Any symphony cycle will chart LvB’s progress from his early punk-Haydn phase, through the tormented Heiligenstadt period of encroaching silence to his late mystically elevated, even serene mastery. His greatest two symphonies mark the divisions between those three periods: the Seventh, which precedes his late period; and the greatest of them all, his Third Symphony, subtitled Eroica, the one famously dedicated and then undedicated to Napoleon. Consider the slow movements of each. In the earlier one, the mood is extreme tragedy, which Trevino milks by taking a tempo more than ten points below the indicated 80 bpm. The only way it can work is by complete dedication to the line. He allows the pace to move forward in the fuguetto, where the composer seems to cry for mercy or justice or just relief, and then lets it positively take off in the codetta that precedes the return of the opening material, yet he never returns to that opening dirge-like pace. This is pretty radical, to my ear, and I love it. In the more recognizable marche funèbre from the Seventh, as much as Trevino allowed flexibility in the example above, here he maintains an assiduous observance of a uniform but never mechanical pace. This earns him a standing ovation from this quarter. I cannot abide this piece given the inadvertent gradual accelerando one sometimes hears; it makes me want to drive off a cliff. Both movements perch on the precipice of despair, but the later one seems less angry, more resigned, and Trevino observes this difference, it seems to me.
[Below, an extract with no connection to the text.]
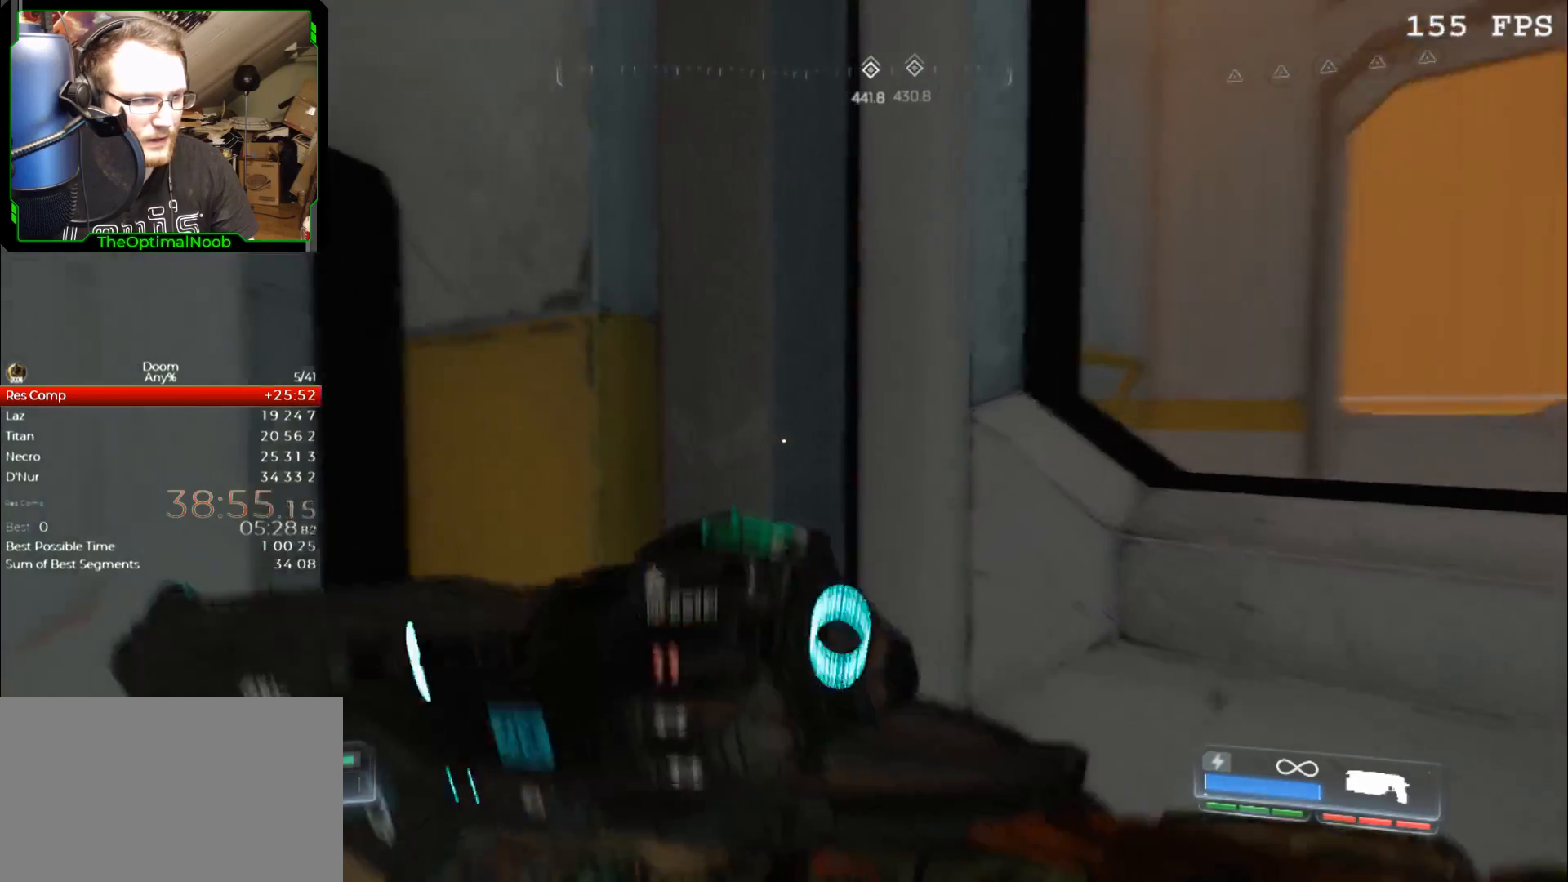
{"keys": ["d", "shift", "w"], "mouse": ["right"], "events": [[67, "d", "down"], [67, "mouse_right", "up"], [67, "w", "down"], [133, "d", "up"], [133, "mouse_right", "down"], [133, "w", "up"], [233, "d", "down"], [233, "w", "down"], [300, "mouse_right", "up"], [333, "d", "up"], [333, "w", "up"], [433, "d", "down"], [433, "mouse_right", "down"], [433, "w", "down"]]}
A story Trevino tells in the notes about having attempted a strange move in a Schumann symphony with Leipzig’s Gewandhaus orchestra (the organization that premiered Schumann’s works) has him finally agreeing to try it their way, and thanking them subsequently for “making [him] a better conductor.” Malmö has perhaps significantly younger and, it might be, more flexible personnel. The ignition at the heart of this high-performance vehicle is undoubtedly a spectacularly well-regulated wind section: pitch-perfect solos and ensemble work enhance the lyrical element. Trevino loves the middle voices, and makes sure we hear them. He gives the strings license when supplying repeated rhythmic fill to celebrate the meeting of gut and horsehair. And he helps the players achieve the most startling crescendi. It’s lovely to hear Beethoven that isn’t all bumps and bruises, although the brass and (classical) timpani provide just enough of those. The low strings in the recitativo of the finale of the towering Ninth Symphony serve notice, if any were needed, that the entire band, from trunk to transmission, are an ensemble worthy of the ace driver on the podium.